Today (and for the foreseeable future) the only story in Argentina anybody cares about is the Nisman investigation: its details, its inconsistencies, and its implications. For 10 days, newspapers’ front pages and TV news have dealt with little else. The latest polls suggested that no less than 98 percent of people were aware of Nisman’s death and the investigation into Kirchner’s role in covering up the bombing. And 68 percent of Argentines worry that they may never truly know what happened. The case, which seems straight out of a Hollywood spy movie, has eclipsed any previous concerns about Argentina’s sovereign debt default, government corruption scandals, and even the disastrous economic policies that have delivered three years of steady stagflation and a veritable carousel of economic crises.

With initial claims of suicide now largely discarded, the question of who is responsible remains open and speculation is rampant: Was it Iranian intrigue? Mossad intrigue made to look like Iranian intrigue? At present, Argentina’s own famously unruly intelligence apparatus is the primary focus of suspicion, having garnered accusations from the CIA, Iranian state media, the Argentine opposition, and, of course, Kirchner herself.

The president’s relationship with the intelligence services has long been complicated. She often seemed hostile toward the country’s intelligence brass; then again, some former intelligence officers have claimed the president was close to certain groups and “enjoyed” listening to wiretaps of opposition leaders. And at present Kirchner is pushing to have the intelligence secretariat dissolved outright. So if deadly spy games were indeed behind this, were the killers Kirchner’s secret service members acting upon (or misinterpreting) a presidential cue to “be rid of” a troublesome prosecutor? Or was it rogue agents or former agents seeking to undermine Kirchner in response to a recent purge of the intelligence apparatus?

The ubiquity of such speculative conversations now circulating in Argentina is dredging up old and uncomfortable ghosts. Between 1976 and 1983, tens of thousands of Argentines were “disappeared” under a brutal military junta, leaving distraught friends and family to speculate as to their actual fate — much as they are doing now for Nisman. Similarly, the fleeing of the reporter initially covering the death there in fear to Tel Aviv (like Nisman, he was Jewish) and new reports of anti-Semitic, anti-Nisman posters in Buenos Aires are reopening old wounds — particularly within Argentina’s influential Jewish community of around 300,000. This is a history that stretches back further than the bombing at the heart of the Nisman scandal, all the way to when Nazi war criminals like Adolf Eichmann were given asylum and kept close by the Perón administration.

Ultimately, the prosecutor is more dangerous to the Kirchner legacy in death than he ever was in life.
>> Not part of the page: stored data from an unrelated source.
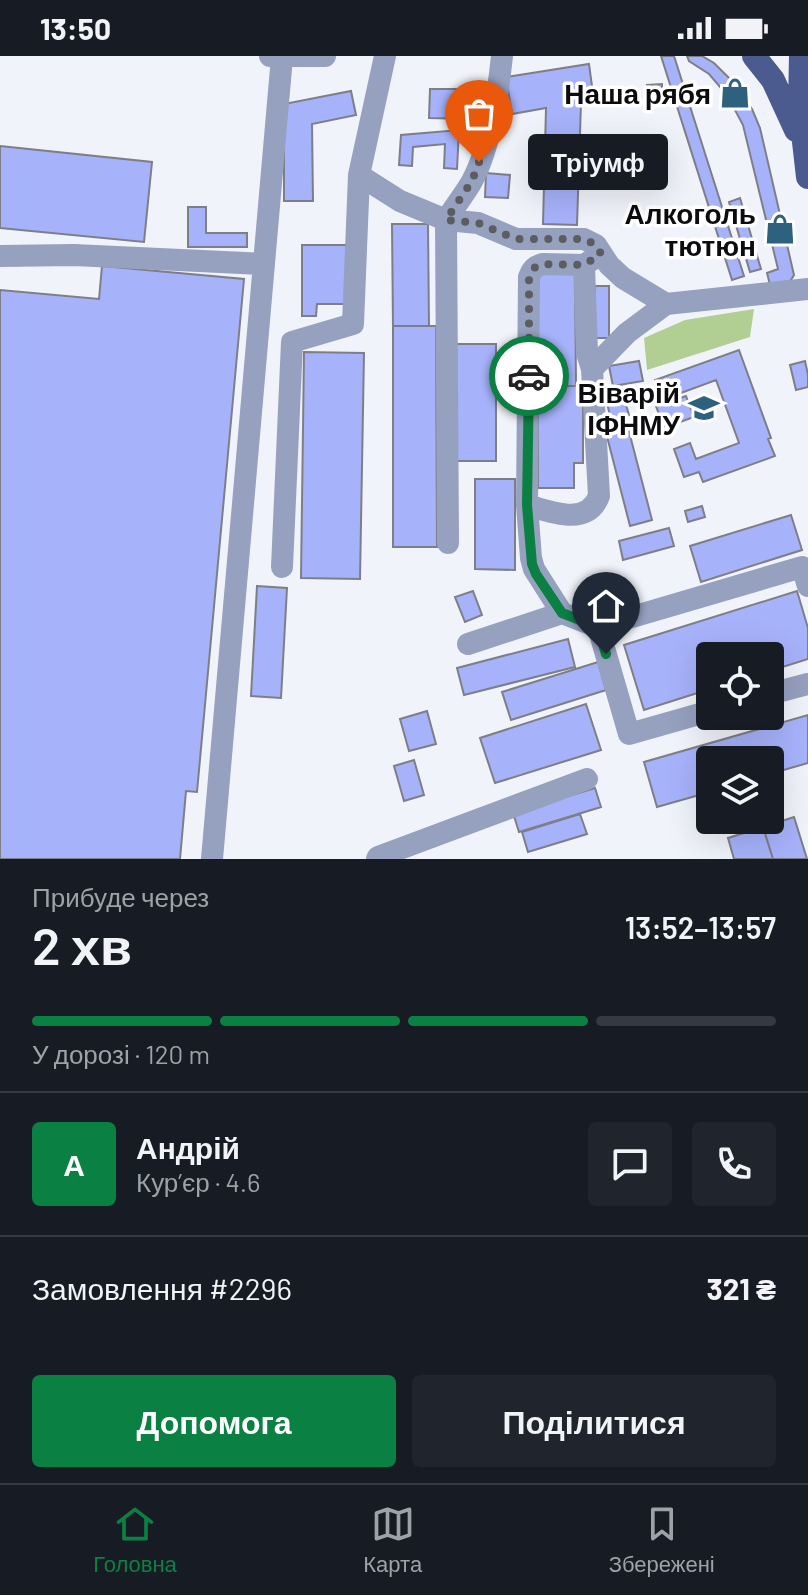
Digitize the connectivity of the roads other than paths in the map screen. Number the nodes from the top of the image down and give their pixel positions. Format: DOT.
graph roads {
  1 [pos="325,56"];
  2 [pos="385,56"];
  3 [pos="502,56"];
  4 [pos="754,56"];
  5 [pos="801,56"];
  6 [pos="276,57"];
  7 [pos="803,147"];
  8 [pos="359,175"];
  9 [pos="808,177"];
  10 [pos="446,220"];
  11 [pos="0,256"];
  12 [pos="593,259"];
  13 [pos="264,264"];
  14 [pos="808,289"];
  15 [pos="666,304"];
  16 [pos="592,369"];
  17 [pos="527,505"];
  18 [pos="448,543"];
  19 [pos="282,567"];
  20 [pos="808,586"];
  21 [pos="562,613"];
  22 [pos="598,627"];
  23 [pos="468,644"];
  24 [pos="808,684"];
  25 [pos="784,690"];
  26 [pos="696,715"];
  27 [pos="587,779"];
  28 [pos="424,850"];
  29 [pos="212,859"];
  30 [pos="377,859"];
  1 -- 6 [label="street"];
  2 -- 8 [label="street"];
  3 -- 10 [label="street"];
  4 -- 7 [label="main road"];
  5 -- 7 [label="main road"];
  6 -- 13 [label="street"];
  7 -- 9 [label="main road"];
  8 -- 10 [label="street"];
  8 -- 19 [label="street"];
  10 -- 12 [label="street"];
  10 -- 18 [label="street"];
  11 -- 13 [label="street"];
  12 -- 15 [label="street"];
  12 -- 16 [label="street"];
  12 -- 17 [label="street"];
  13 -- 29 [label="street"];
  14 -- 15 [label="street"];
  15 -- 16 [label="street"];
  16 -- 17 [label="street"];
  17 -- 21 [label="street"];
  20 -- 22 [label="street"];
  21 -- 22 [label="street"];
  21 -- 23 [label="street"];
  22 -- 26 [label="street"];
  24 -- 25 [label="street"];
  27 -- 28 [label="street"];
  28 -- 30 [label="street"];
}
There are eight months until the presidential contest in Argentina, but barring a miracle, Kirchner seems unlikely to be able to come back from this political debacle, her post-presidential influence will be tapered, and with it any hope should she dream of returning to power someday. (She is not barred from running for president again in 2019.) Eighty percent of Argentines believe the scandal will damage her government and over 60 percent say it will do so “gravely.”

In the race to succeed Kirchner, every presidential hopeful is trying to distance him- or herself from a president whose reputation has become increasingly toxic. The usually hierarchical Peronist Party is suddenly awash with voices of dissent, while the usually atomized opposition, led by presidential hopefuls Sergio Massa and Mauricio Macri, has been marshaling the promise of an independent investigation into issues surrounding both the Nisman murder and the AIMA bombing — a popular position. People want answers, and in a closely fought contest, their curiosity may yet finish off Kirchner politically once and for all.


Daniel Lansberg-Rodríguez teaches on Latin America at Northwestern's Kellogg School of Management and is a weekly columnist for the Venezuelan daily newspaper El Nacional.